Items listed in a dataset:
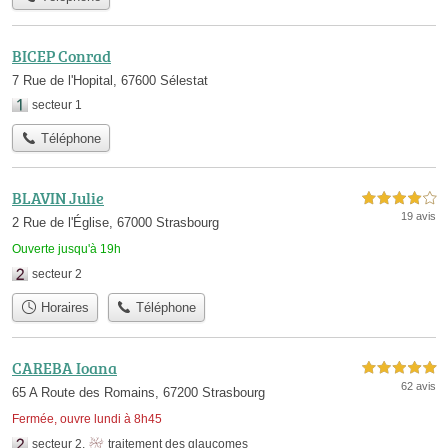
BICEP Conrad
7 Rue de l'Hopital, 67600 Sélestat
secteur 1
Téléphone
BLAVIN Julie
4,0 étoiles sur 5
19 avis
2 Rue de l'Église, 67000 Strasbourg
Ouverte jusqu'à 19h
secteur 2
Horaires
Téléphone
CAREBA Ioana
5,0 étoiles sur 5
62 avis
65 A Route des Romains, 67200 Strasbourg
Fermée, ouvre lundi à 8h45
secteur 2
,
traitement des glaucomes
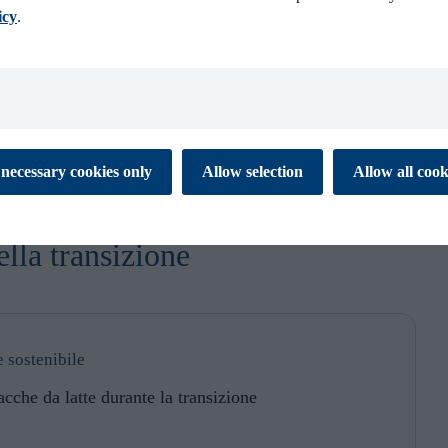
icy
.
 cookies to ensure the proper function of our website. These
necessary cookies only
Allow selection
Allow all cook
tial for you to browse the website and use its features. They don’t
ata and are not used for marketing or analytics. Necessary cookies
 off.
ella transizione
es enable our website to respond to your personal preference. The
 to remember information that changes the way the website
 like your preferred language or the region that you are in. This
xperience and makes your browsing simpler, easier and more
e sostenibile
 help us to understand how visitors interact with the Website by
vacche da latte durante la transizione
porting information at an aggregated level.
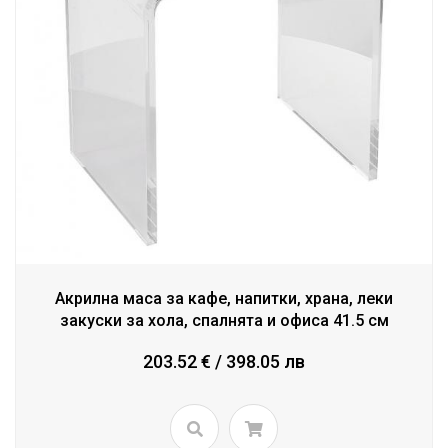
Акрилна маса за кафе, напитки, храна, леки
закуски за хола, спалнята и офиса 41.5 см
203.52 € / 398.05 лв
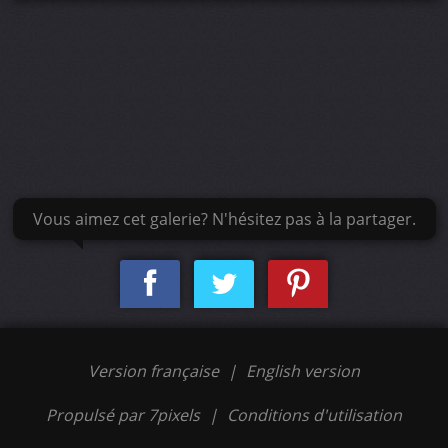
Vous aimez cet galerie? N'hésitez pas à la partager.
Version française
|
English version
Propulsé par 7pixels
|
Conditions d'utilisation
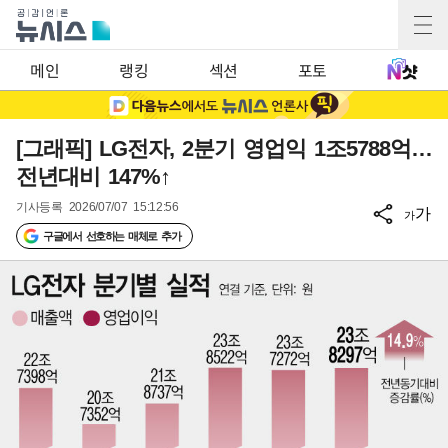
메인
랭킹
섹션
포토
[그래픽] LG전자, 2분기 영업익 1조5788억…
전년대비 147%↑
기사등록
2026/07/07 15:12:56
가
가
구글에서 선호하는 매체로 추가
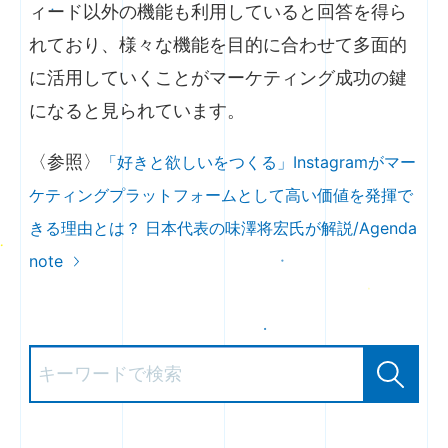
ィード以外の機能も利用していると回答を得ら
れており、様々な機能を目的に合わせて多面的
に活用していくことがマーケティング成功の鍵
になると見られています。
〈参照〉
「好きと欲しいをつくる」Instagramがマー
ケティングプラットフォームとして高い価値を発揮で
きる理由とは？ 日本代表の味澤将宏氏が解説/Agenda
note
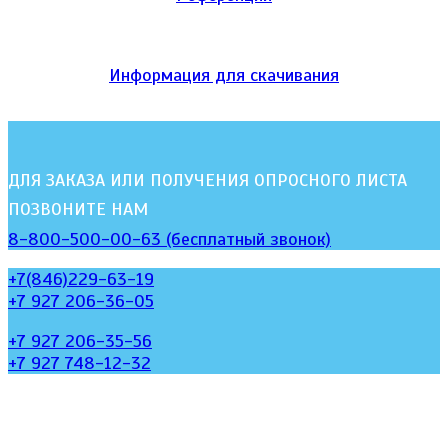
Информация для скачивания
ДЛЯ ЗАКАЗА ИЛИ ПОЛУЧЕНИЯ ОПРОСНОГО ЛИСТА
ПОЗВОНИТЕ НАМ
8-800-500-00-63 (бесплатный звонок)
+7(846)229-63-19
+7 927 206-36-05
+7 927 206-35-56
+7 927 748-12-32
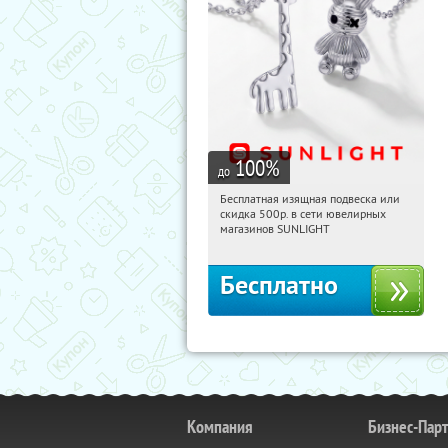
100
%
до
Бесплатная изящная подвеска или
10:12:06
Получили:
74
скидка 500р. в сети ювелирных
Россия
магазинов SUNLIGHT
Бесплатно
Компания
Бизнес-Пар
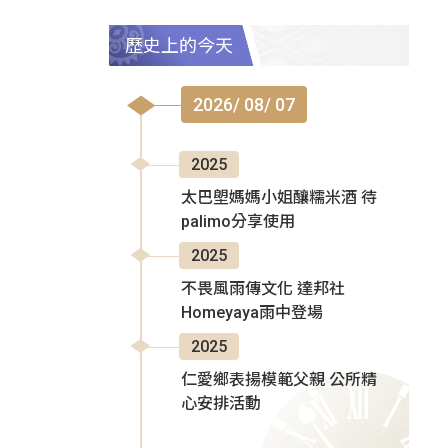
歷史上的今天
2026/ 08/ 07
2025
太巴塱媽媽小姐釀糯米酒 待
palimo分享使用
2025
不畏風雨傳文化 達邦社
Homeyaya雨中登場
2025
仁愛鄉表揚模範父親 公所精
心安排活動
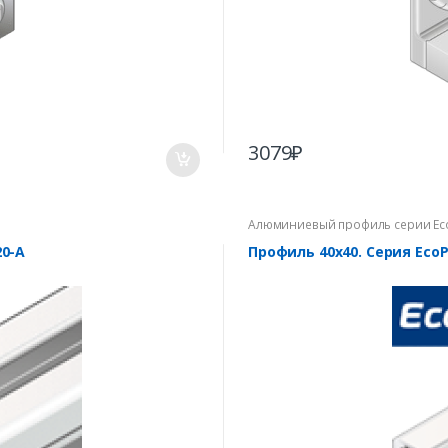
3079
₽
Алюминиевый профиль серии Ec
0-A
Профиль 40х40. Серия Eco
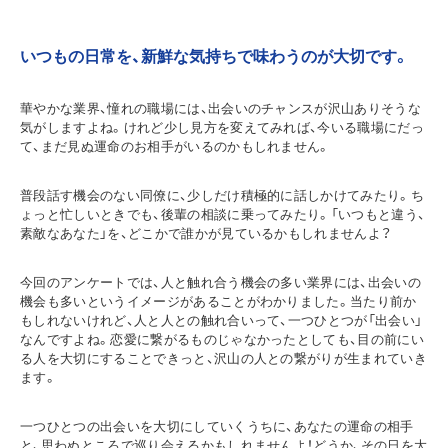
いつもの日常を、新鮮な気持ちで味わうのが大切です。
華やかな業界、憧れの職場には、出会いのチャンスが沢山ありそうな
気がしますよね。けれど少し見方を変えてみれば、今いる職場にだっ
て、まだ見ぬ運命のお相手がいるのかもしれません。
普段話す機会のない同僚に、少しだけ積極的に話しかけてみたり。ち
ょっと忙しいときでも、後輩の相談に乗ってみたり。「いつもと違う、
素敵なあなた」を、どこかで誰かが見ているかもしれませんよ？
今回のアンケートでは、人と触れ合う機会の多い業界には、出会いの
機会も多いというイメージがあることがわかりました。当たり前か
もしれないけれど、人と人との触れ合いって、一つひとつが「出会い」
なんですよね。恋愛に繋がるものじゃなかったとしても、目の前にい
る人を大切にすることできっと、沢山の人との繋がりが生まれていき
ます。
一つひとつの出会いを大切にしていくうちに、あなたの運命の相手
と、思わぬところで巡り会えるかもしれませんよ！どうか、その日を大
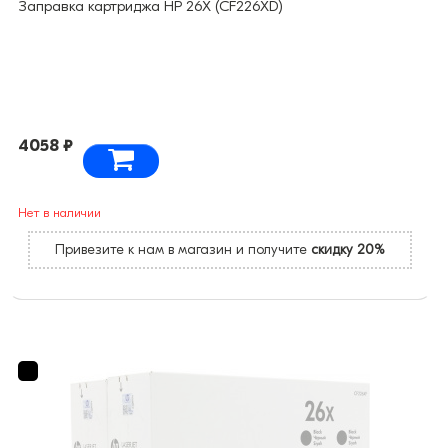
Заправка картриджа HP 26X (CF226XD)
4058 ₽
Нет в наличии
Привезите к нам в магазин и получите
скидку 20%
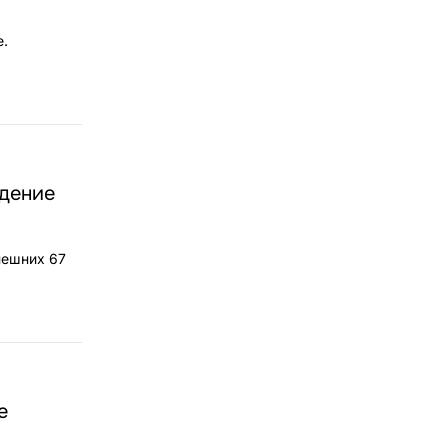
е.
адение
нешних 67
е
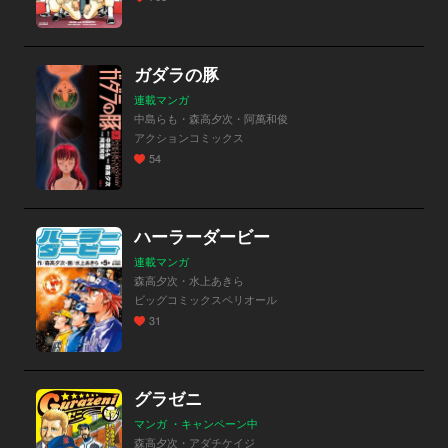
ガダラの豚
連載マンガ
中島らも・森高夕次・阿萬和俊
アクションコミックス
54
ハーラーダービー
連載マンガ
森高夕次・水上あきら
ビッグコミックスペリオール
31
グラゼニ
マンガ ・キャンペーン中
森高夕次・アダチケイジ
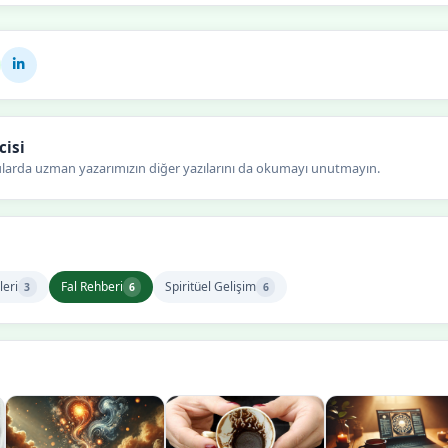
cisi
ularda uzman yazarımızın diğer yazılarını da okumayı unutmayın.
leri
Fal Rehberi
Spiritüel Gelişim
3
6
6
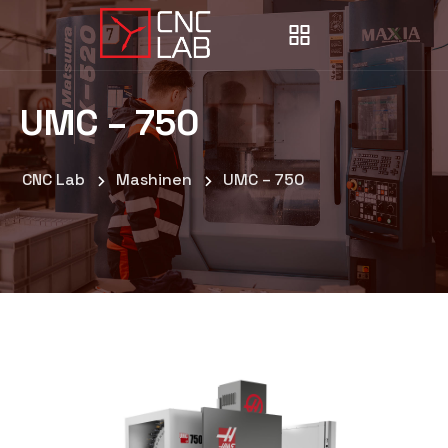
UMC – 750
CNC Lab
Mashinen
UMC – 750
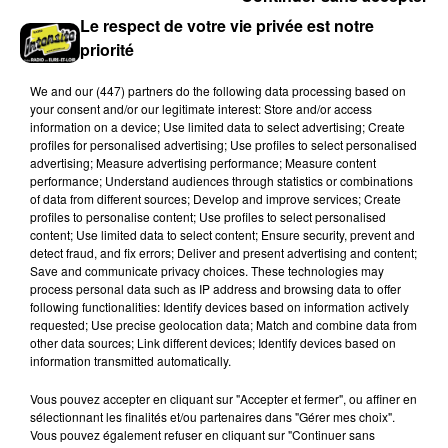
Le respect de votre vie privée est notre
priorité
We and
our (447) partners
do the following data processing based on
your consent and/or our legitimate interest: Store and/or access
information on a device; Use limited data to select advertising; Create
profiles for personalised advertising; Use profiles to select personalised
advertising; Measure advertising performance; Measure content
performance; Understand audiences through statistics or combinations
of data from different sources; Develop and improve services; Create
profiles to personalise content; Use profiles to select personalised
content; Use limited data to select content; Ensure security, prevent and
Coupe de France : les basketteurs chartrains
detect fraud, and fix errors; Deliver and present advertising and content;
connaissent la...
Save and communicate privacy choices. These technologies may
Le C'CMBM affrontera un autre club de la région
process personal data such as IP address and browsing data to offer
following functionalities: Identify devices based on information actively
Centre à l'occasion des 32es de finale de la Coupe de
requested; Use precise geolocation data; Match and combine data from
France.
other data sources; Link different devices; Identify devices based on
information transmitted automatically.
LE GRAND FORMAT
Voir plus
Vous pouvez accepter en cliquant sur "Accepter et fermer", ou affiner en
sélectionnant les finalités et/ou partenaires dans "Gérer mes choix".
Vous pouvez également refuser en cliquant sur "Continuer sans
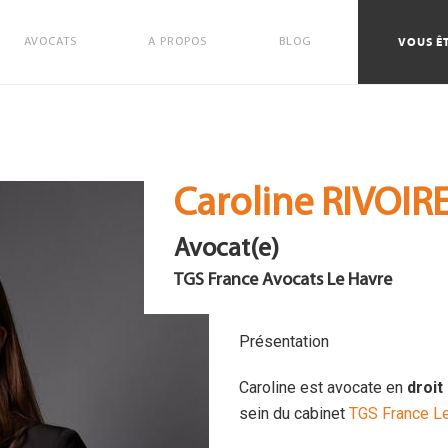
VOUS ÊT
AVOCATS
A PROPOS
BLOG
Caroline RIVOIR
Avocat(e)
TGS France Avocats Le Havre
Présentation
Caroline est avocate en
droit
sein du cabinet
TGS France L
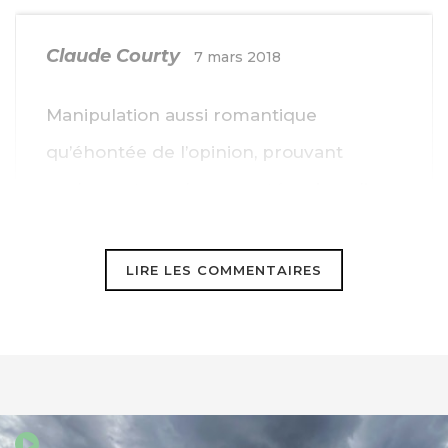
Claude Courty
7 mars 2018
Manipulation aussi romantique
qu’éhontée de l’opinion, prouvant
seulement que la pauvreté se banalise
… avec l’aide des medias et d’une
compassion dévoyée.
LIRE LES COMMENTAIRES
Ainsi se manifeste le caractère
inéluctablement pyramidal d’une
société dont les membres toujours plus
nombreux, depuis qu’elle existe, ont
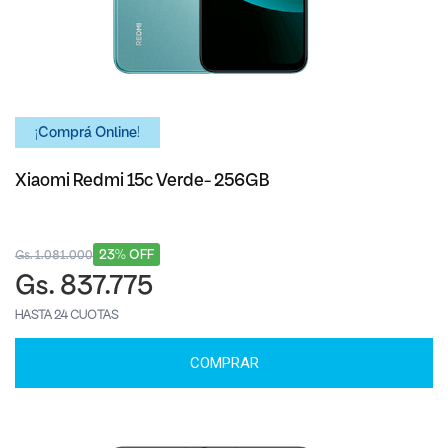
¡Comprá Online!
Xiaomi Redmi 15c Verde- 256GB
23% OFF
Gs. 1.081.000
Gs. 837.775
HASTA 24 CUOTAS
COMPRAR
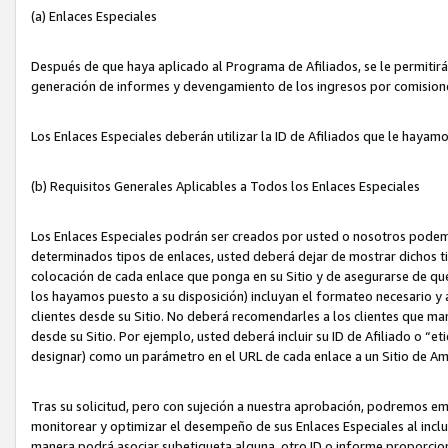
(a) Enlaces Especiales
Después de que haya aplicado al Programa de Afiliados, se le permitirá 
generación de informes y devengamiento de los ingresos por comision
Los Enlaces Especiales deberán utilizar la ID de Afiliados que le hayam
(b) Requisitos Generales Aplicables a Todos los Enlaces Especiales
Los Enlaces Especiales podrán ser creados por usted o nosotros podemos
determinados tipos de enlaces, usted deberá dejar de mostrar dichos tip
colocación de cada enlace que ponga en su Sitio y de asegurarse de qu
los hayamos puesto a su disposición) incluyan el formateo necesario
clientes desde su Sitio. No deberá recomendarles a los clientes que ma
desde su Sitio. Por ejemplo, usted deberá incluir su ID de Afiliado o
designar) como un parámetro en el URL de cada enlace a un Sitio de Am
Tras su solicitud, pero con sujeción a nuestra aprobación, podremos emi
monitorear y optimizar el desempeño de sus Enlaces Especiales al inclui
manera podrá asociar subetiqueta alguna, otro ID o informe proporciona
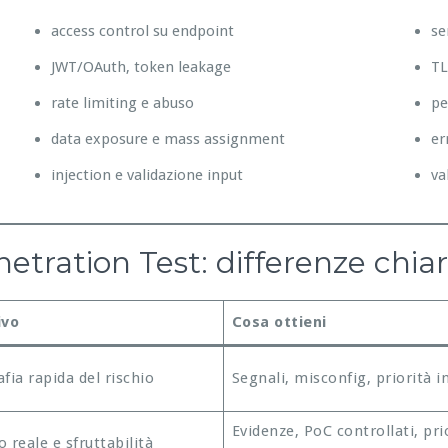
access control su endpoint
se
JWT/OAuth, token leakage
TL
rate limiting e abuso
pe
data exposure e mass assignment
er
injection e validazione input
va
tration Test: differenze chia
ivo
Cosa ottieni
fia rapida del rischio
Segnali, misconfig, priorità in
Evidenze, PoC controllati, pri
 reale e sfruttabilità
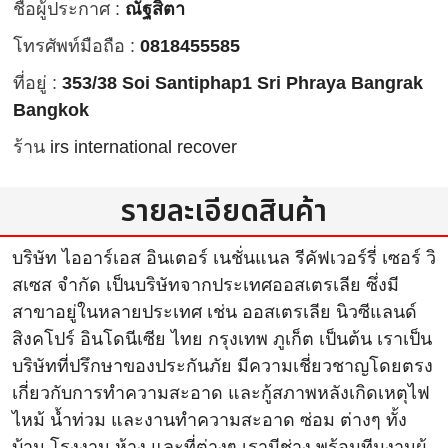
ชื่อผู้ประกาศ :
ณัฐสิตา
โทรศัพท์มือถือ :
0818455585
ที่อยู่ :
353/38 Soi Santiphap1 Sri Phraya Bangrak
Bangkok
ร้าน
irs international recover
รายละเอียดสินค้า
บริษัท ไออาร์เอส อินเตอร์ เนชั่นแนล รีคัฟเวอร์รี่ เซอร์ วิ
สเซส จำกัด เป็นบริษัทจากประเทศออสเตรเลีย ซึ่งมี
สาขาอยู่ในหลายประเทศ เช่น ออสเตรเลีย นิวซีแลนด์
สิงคโปร์ อินโดนีเซีย ไทย กรุงเทพ ภูเก็ต เป็นต้น เราเป็น
บริษัทที่ปรึกษาของประกันภัย มีความเชี่ยวชาญโดยตรง
เกี่ยวกับการทำความสะอาด และกู้สภาพหลังเกิดเหตุไฟ
ไหม้ น้ำท่วม และงานทำความสะอาด ซ่อม ต่างๆ ทั้ง
บ้าน โรงงาน ห้าง และที่ต่างๆ เรามีช่าง พร้อมทีมงานผู้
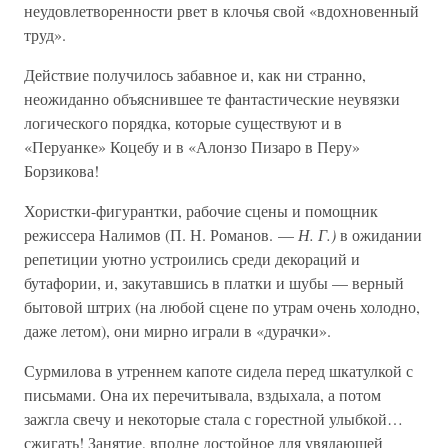
неудовлетворенности рвет в клочья свой «вдохновенный
труд».
Действие получилось забавное и, как ни странно,
неожиданно объяснившее те фантастические неувязки
логического порядка, которые существуют и в
«Перуанке» Коцебу и в «Алонзо Пизаро в Перу»
Борзикова!
Хористки-фигурантки, рабочие сцены и помощник
режиссера Налимов (П. Н. Романов. —
Н. Г.)
в ожидании
репетиции уютно устроились среди декораций и
бутафории, и, закутавшись в платки и шубы — верный
бытовой штрих (на любой сцене по утрам очень холодно,
даже летом), они мирно играли в «дурачки».
Сурмилова в утреннем капоте сидела перед шкатулкой с
письмами. Она их перечитывала, вздыхала, а потом
зажгла свечу и некоторые стала с горестной улыбкой…
сжигать! Занятие, вполне достойное для увядающей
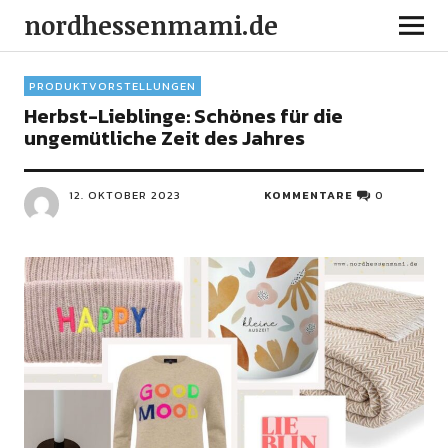
nordhessenmami.de
PRODUKTVORSTELLUNGEN
Herbst-Lieblinge: Schönes für die
ungemütliche Zeit des Jahres
12. OKTOBER 2023
KOMMENTARE
0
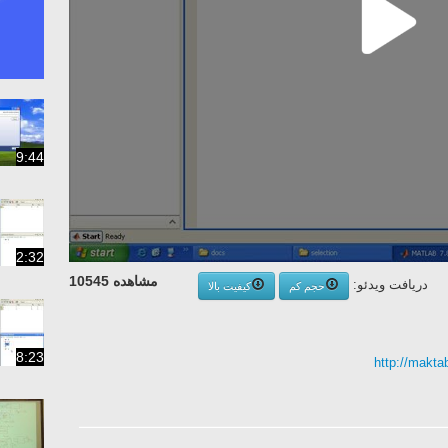
9:44
2:32
مشاهده 10545
دریافت ویدئو:
حجم کم
کیفیت بالا
8:23
http://makt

### EXERCISE
Reproduce the entries exactly, from the line with "Los Enlaces Especiales deberán" to the line with "รายละเอียดสินค้า", both lines included, keeping no pictures.

### ANSWER TO THE EXERCISE
Los Enlaces Especiales deberán utilizar la ID de Afiliados que le hayam
(b) Requisitos Generales Aplicables a Todos los Enlaces Especiales
Los Enlaces Especiales podrán ser creados por usted o nosotros podemos
determinados tipos de enlaces, usted deberá dejar de mostrar dichos tip
colocación de cada enlace que ponga en su Sitio y de asegurarse de qu
los hayamos puesto a su disposición) incluyan el formateo necesario
clientes desde su Sitio. No deberá recomendarles a los clientes que ma
desde su Sitio. Por ejemplo, usted deberá incluir su ID de Afiliado o
designar) como un parámetro en el URL de cada enlace a un Sitio de Am
Tras su solicitud, pero con sujeción a nuestra aprobación, podremos emi
monitorear y optimizar el desempeño de sus Enlaces Especiales al inclui
manera podrá asociar subetiqueta alguna, otro ID o informe proporciona
access control su endpoint
se
JWT/OAuth, token leakage
TL
rate limiting e abuso
pe
data exposure e mass assignment
er
injection e validazione input
va
tration Test: differenze chia
ivo
Cosa ottieni
fia rapida del rischio
Segnali, misconfig, priorità in
Evidenze, PoC controllati, pri
 reale e sfruttabilità
ชื่อผู้ประกาศ :
ณัฐสิตา
โทรศัพท์มือถือ :
0818455585
ที่อยู่ :
353/38 Soi Santiphap1 Sri Phraya Bangrak
Bangkok
ร้าน
irs international recover
รายละเอียดสินค้า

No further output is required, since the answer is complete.